Content starts

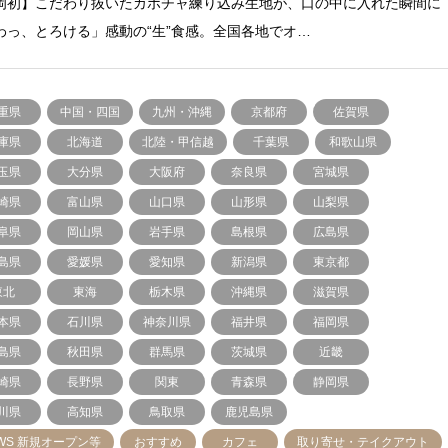
岡初】こだわり抜いたカボチャ練り込み生地が、口の中に入れた瞬間に
わっ、とろける」感動の“生”食感。全国各地でオ…
重県
中国・四国
九州・沖縄
京都府
佐賀県
庫県
北海道
北陸・甲信越
千葉県
和歌山県
玉県
大分県
大阪府
奈良県
宮城県
崎県
富山県
山口県
山形県
山梨県
阜県
岡山県
岩手県
島根県
広島県
島県
愛媛県
愛知県
新潟県
東京都
東北
東海
栃木県
沖縄県
滋賀県
本県
石川県
神奈川県
福井県
福岡県
島県
秋田県
群馬県
茨城県
近畿
崎県
長野県
関東
青森県
静岡県
川県
高知県
鳥取県
鹿児島県
WS 新規オープン等
おすすめ
カフェ
取り寄せ・テイクアウト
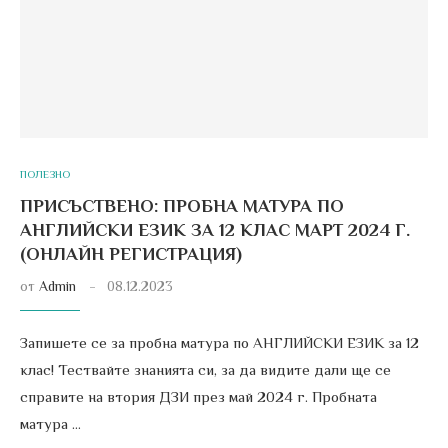
ПОЛЕЗНО
ПРИСЪСТВЕНО: ПРОБНА МАТУРА ПО
АНГЛИЙСКИ ЕЗИК ЗА 12 КЛАС МАРТ 2024 Г.
(ОНЛАЙН РЕГИСТРАЦИЯ)
от
Admin
08.12.2023
Запишете се за пробна матура по АНГЛИЙСКИ ЕЗИК за 12
клас! Тествайте знанията си, за да видите дали ще се
справите на втория ДЗИ през май 2024 г. Пробната
матура …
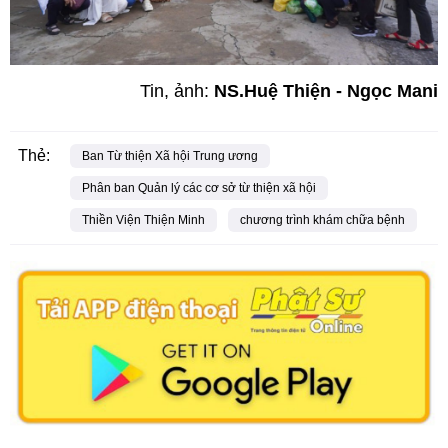
Tin, ảnh:
NS.Huệ Thiện - Ngọc Mani
Thẻ:
Ban Từ thiện Xã hội Trung ương
Phân ban Quản lý các cơ sở từ thiện xã hội
Thiền Viện Thiện Minh
chương trình khám chữa bệnh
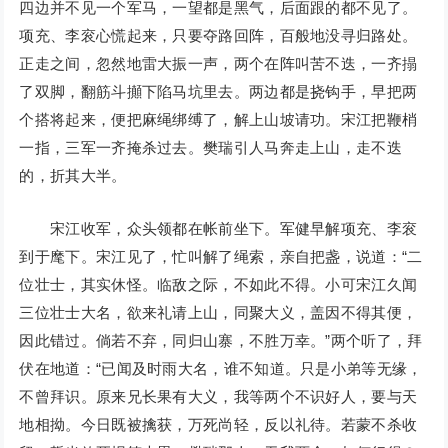
四边并不见一个军马，一望都是黑气，后面跟的都不见了。
项充、李衮心慌起来，只要夺路回阵，百般地没寻归路处。
正走之间，忽然地雷大振一声，两个在阵叫苦不迭，一齐搨
了双脚，翻筋斗攧下陷马坑里去。两边都是挠钩手，早把两
个搭将起来，便把麻绳绑缚了，解上山坡请功。宋江把鞭梢
一指，三军一齐掩杀过去。樊瑞引人马奔走上山，走不迭
的，折其大半。
宋江收军，众头领都在帐前坐下。军健早解项充、李衮
到于麾下。宋江见了，忙叫解了绳索，亲自把盏，说道：“二
位壮士，其实休怪。临敌之际，不如此不得。小可宋江久闻
三位壮士大名，欲来礼请上山，同聚大义，盖因不得其便，
因此错过。倘若不弃，同归山寨，不胜万幸。”两个听了，拜
伏在地道：“已闻及时雨大名，谁不知道。只是小弟等无缘，
不曾拜识。原来兄长果有大义，我等两个不识好人，要与天
地相拗。今日既被擒获，万死尚轻，反以礼待。若蒙不杀收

Content ends

WRITTEN TASK: Among the lines above, find those with the string "АНГЛИЙСКИ" and copy them.

OUTPUT FOR THIS TASK:
АНГЛИЙСКИ ЕЗИК ЗА 12 КЛАС МАРТ 2024 Г.
Запишете се за пробна матура по АНГЛИЙСКИ ЕЗИК за 12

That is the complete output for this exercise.